**Written exercise A**
According to the chapter excerpt on maintaining state, what do web developers call the series of interactions a particular user has with a site?
**Written exercise B**
Pick up the chapter excerpt on maintaining state over HTTP after its final sentence and carry it forward.

**Selected excerpt**
Book HomeCGI Programming with PerlSearch this book

Chapter 11. Maintaining State

Contents:

Query Strings and Extra Path Information
Hidden Fields
Client-Side Cookies

HTTP is a stateless protocol. As we discussed in Chapter 2, "The Hypertext Transport Protocol ", the HTTP protocol defines how web clients and servers communicate with each other to provide documents and resources to the user. Unfortunately, as we noted in our discussion of HTTP (see Section 2.5.1, "Identifying Clients"), HTTP does not provide a direct way of identifying clients in order to keep track of them across multiple page requests. There are ways to track users through indirect methods, however, and we'll explore these methods in this chapter. Web developers refer to the practice of tracking users as maintaining state . The series of interactions that a particular user has with our site is a session . The information that we collect for a user is session information.

Why would we want to maintain state? If you value privacy, the idea of tracking users may raise concerns. It is true that tracking users can be used for questionable purposes. However, there are legitimate instances when you must track users. Take an online store: in order to allow a customer to browse products, add some to a shopping cart, and then check out by purchasing the selected items, the server must maintain a separate shopping cart for each user. In this case, collecting selected items in a user's session information is not only acceptable, but expected.

**Given material**
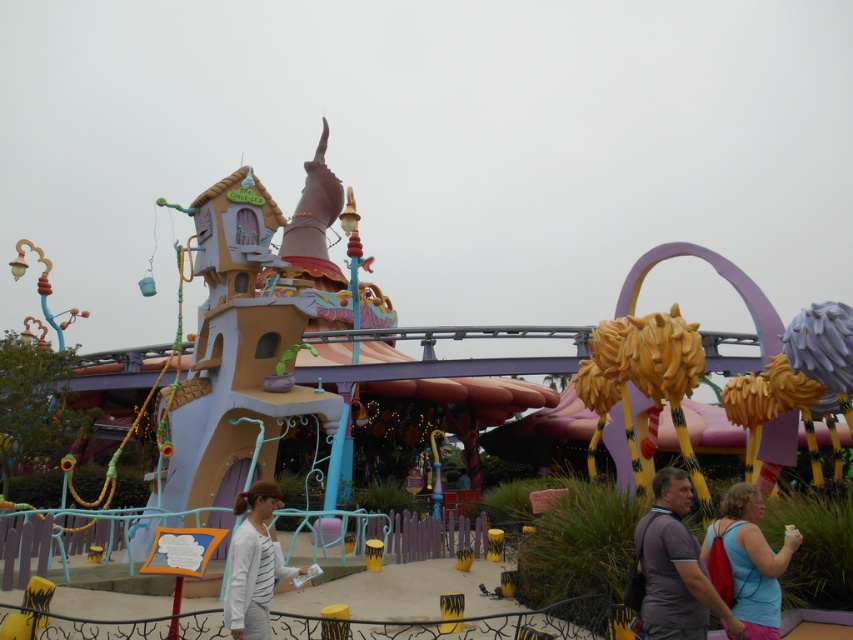
In the scene shown: You are a photographer trying to capture both the gray fabric shirt at lower center and the white striped shirt at center in a single frame. Which shirt should you focus on first if you want to ensure both are in the frame without moving the camera?

The gray fabric shirt at lower center is taller than the white striped shirt at center, so you should focus on the gray fabric shirt at lower center first to ensure both shirts are fully captured in the frame without cropping.

You are standing in the theme park scene described. You need to locate the gray fabric shirt at lower center. What are the coordinates where you should look?

The gray fabric shirt at lower center is located at coordinates point [675,566].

**Written reply A**
A session.

**Written reply B**
Before we discuss methods for maintaining state, let's briefly review what we learned earlier about the HTTP transaction model. This will provide a context to understand the options we present later. Each and every HTTP transaction follows the same general format: a request from a client followed by a response from the server. Each of these is divided into a request/response line, header lines, and possibly some message content. For example, if you open your favorite browser and type in the URL:

http://www.oreilly.com/catalog/cgi2/index.html

Your browser then connects to www.oreilly.com on port 80 (the default port for HTTP) and issues a request for /catalog/cgi2/index.html. On the server side, because the web server is bound to port 80, it answers any requests that are issued through that port. Here is how the request would look from a browser supporting HTTP 1.0:

GET /index.html HTTP/1.0
Accept: image/gif, image/x-xbitmap, image/jpeg, image/png, */*
Accept-Language: en
Accept-Charset: iso-8859-1,*,utf-8
User-Agent: Mozilla/4.5 (Macintosh; I; PPC)

The browser uses the GET request method to ask for the document, specifies the HTTP protocol to use, and supplies a number of headers to pass information about itself and the format of the content it will accept. Because the request is sent via GET and not POST, the browser is not passing any content to the server.

Here is how the server would respond to the request:

HTTP/1.0 200 OK
Date: Sat, 18 Mar 2000 20:35:35 GMT
Server: Apache/1.3.9 (Unix)
Last-Modified: Wed, 20 May 1998 14:59:42 GMT
Content-Length: 141
Content-Type: text/html

(content)
...

In Version 1.0 of HTTP, the server returns the requested document and then closes the connection. Yes, that's right: the server doesn't keep the connection open between itself and the browser. So, if you were to click on a link on the returned page, the browser then issues another request to the server, and so on. As a result, the server has no way of knowing that it's you that is requesting the successive document. This is what we mean by stateless , or nonpersistent; the server doesn't maintain or store any request-related information from one transaction to the next. You do know the network address of the client who is connecting to you, but as you'll recall from our earlier discussion of proxies (see Section 2.5, "Proxies"), multiple users may be making connections via the same proxy.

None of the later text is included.